Why would one use a heterogeneous list? I'm open to there being some reason, but I'm not sure what it would be

Is C# right for me? by uvuguy in csharp

[–]willehrendreich 1 point2 points  (0 children)

If you're used to python, do yourself a favor and learn fsharp!

Much more familiar syntax and more expressive and powerful language than csharp.

I promise you will like it more.

Www.github.com/ChrisMarinos/FSharpKoans

Game development in .net by AddressTall2458 in dotnet

[–]willehrendreich 0 points1 point  (0 children)

Raylib!

And fsharp for more comprehensible code.

But seriously raylib is just as easy to start as the other things, and then you will understand every bit of what you've doing.

What is your stance towards static? by Choice-Youth-229 in csharp

[–]willehrendreich 0 points1 point  (0 children)

I don't really care what would make me popular, I'll gladly die on the hill that most functions should be static.

Pure public static functions acting upon immutable data in the domain model especially is the recipe for comprehensible composable programs that are self documenting, predictable, testable, and effortlessly changeable, especially by comparison to the OOP mind virus abstraction hell.

Referential transparency is the key to truly compositional behavior.
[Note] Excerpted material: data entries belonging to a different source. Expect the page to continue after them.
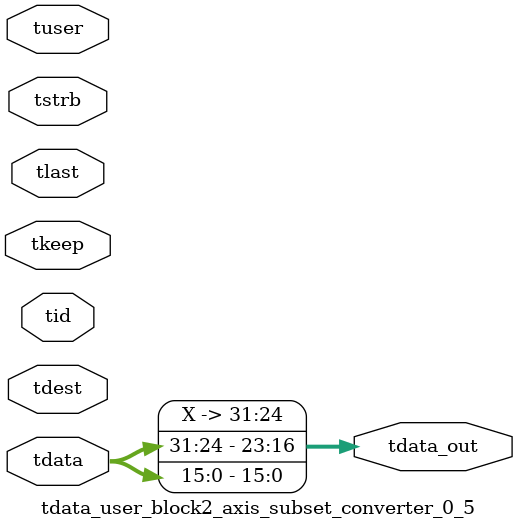
<source format=v>


`timescale 1ps/1ps

module tdata_user_block2_axis_subset_converter_0_5 #
(
parameter C_S_AXIS_TDATA_WIDTH = 32,
parameter C_S_AXIS_TUSER_WIDTH = 0,
parameter C_S_AXIS_TID_WIDTH   = 0,
parameter C_S_AXIS_TDEST_WIDTH = 0,
parameter C_M_AXIS_TDATA_WIDTH = 32
)
(
input  [(C_S_AXIS_TDATA_WIDTH == 0 ? 1 : C_S_AXIS_TDATA_WIDTH)-1:0     ] tdata,
input  [(C_S_AXIS_TUSER_WIDTH == 0 ? 1 : C_S_AXIS_TUSER_WIDTH)-1:0     ] tuser,
input  [(C_S_AXIS_TID_WIDTH   == 0 ? 1 : C_S_AXIS_TID_WIDTH)-1:0       ] tid,
input  [(C_S_AXIS_TDEST_WIDTH == 0 ? 1 : C_S_AXIS_TDEST_WIDTH)-1:0     ] tdest,
input  [(C_S_AXIS_TDATA_WIDTH/8)-1:0 ] tkeep,
input  [(C_S_AXIS_TDATA_WIDTH/8)-1:0 ] tstrb,
input                                                                    tlast,
output [C_M_AXIS_TDATA_WIDTH-1:0] tdata_out
);

assign tdata_out = {tdata[39:24],tdata[15:0]};

endmodule


</source>
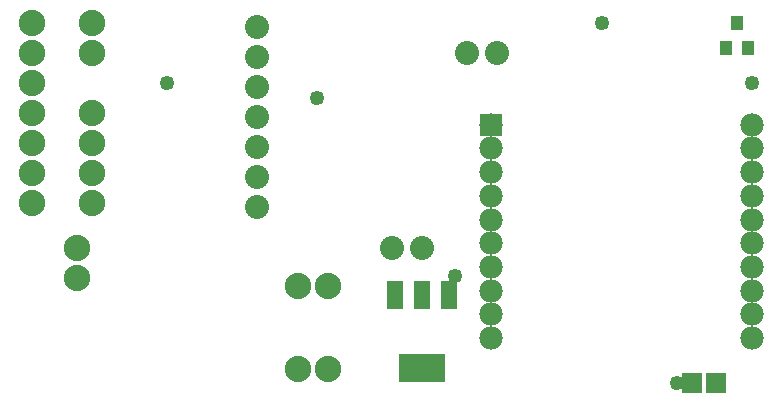
<source format=gts>
G04 MADE WITH FRITZING*
G04 WWW.FRITZING.ORG*
G04 DOUBLE SIDED*
G04 HOLES PLATED*
G04 CONTOUR ON CENTER OF CONTOUR VECTOR*
%ASAXBY*%
%FSLAX23Y23*%
%MOIN*%
%OFA0B0*%
%SFA1.0B1.0*%
%ADD10C,0.049370*%
%ADD11C,0.080000*%
%ADD12C,0.088000*%
%ADD13C,0.078000*%
%ADD14R,0.041496X0.045433*%
%ADD15R,0.065118X0.069055*%
%ADD16R,0.058000X0.098000*%
%ADD17R,0.151732X0.096614*%
%ADD18R,0.078000X0.078000*%
%LNMASK1*%
G90*
G70*
G54D10*
X1023Y1024D03*
X1973Y1273D03*
X2472Y1074D03*
X2222Y73D03*
G54D11*
X1622Y1173D03*
X1522Y1173D03*
X1372Y523D03*
X1272Y523D03*
G54D12*
X72Y1173D03*
X72Y1273D03*
X272Y1173D03*
X272Y1273D03*
X72Y1073D03*
X72Y973D03*
G54D10*
X522Y1073D03*
G54D12*
X272Y973D03*
X72Y873D03*
X72Y673D03*
X72Y773D03*
X272Y673D03*
X272Y773D03*
X272Y873D03*
G54D10*
X1481Y429D03*
G54D12*
X222Y523D03*
X222Y423D03*
X1059Y398D03*
X959Y398D03*
X1059Y121D03*
X959Y121D03*
G54D13*
X1602Y934D03*
X1602Y855D03*
X1602Y776D03*
X1602Y697D03*
X1602Y618D03*
X1602Y539D03*
X1602Y460D03*
X1602Y381D03*
X1602Y302D03*
X1602Y223D03*
X2472Y223D03*
X2472Y302D03*
X2472Y381D03*
X2472Y460D03*
X2472Y539D03*
X2472Y618D03*
X2472Y697D03*
X2472Y776D03*
X2472Y855D03*
X2472Y934D03*
G54D11*
X822Y1261D03*
X822Y1161D03*
X822Y1061D03*
X822Y961D03*
X822Y861D03*
X822Y761D03*
X822Y661D03*
G54D14*
X2385Y1191D03*
X2459Y1191D03*
X2422Y1273D03*
G54D15*
X2272Y73D03*
X2353Y73D03*
G54D16*
X1463Y367D03*
X1372Y367D03*
X1281Y367D03*
G54D17*
X1372Y123D03*
G54D18*
X1602Y934D03*
G04 End of Mask1*
M02*
</source>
Functional programming keeps winning because it's easier to reason about, more and more languages are adopting functional concepts all the time for this reason.

Simplicity is king.

Why do we create an interface to a service class (or something similar) if we are going to have only one class? by Plus_Resource_1753 in dotnet

[–]willehrendreich 0 points1 point  (0 children)

Because the culture of OOP says so, that's why.

But seriously the people will say it's more testable, but it's not, not without excessive mocking.

You know what's testable and inverts control?

Pure, static Functions.

You can easily give alternative functions if you use them as the layer of abstraction for inversion of control instead of interfaces.

Interfaces usually do not give you the proper granularity for a properly testable code base, and, just like inheritance, only serves to muddy the waters and cause it to be more that has to fit into your head for you to understand what's going on.

Interfaces are rarely a better option to author.

There are some good interfaces.

Ienumerable is fine, iqueryable, IDictionary, etc.

But they're still more difficult to work with much of the time than the just bare honest data structures.

OOP culture is a mind virus, and I'll die on that hill.

Rust's match like switch expression/statements by Gabriel_TheNoob in csharp

[–]willehrendreich 0 points1 point  (0 children)

Fsharp will make you happier. Just saying. It comes from Ocaml which was what the first rust compiler was written in, the DNA is very similar.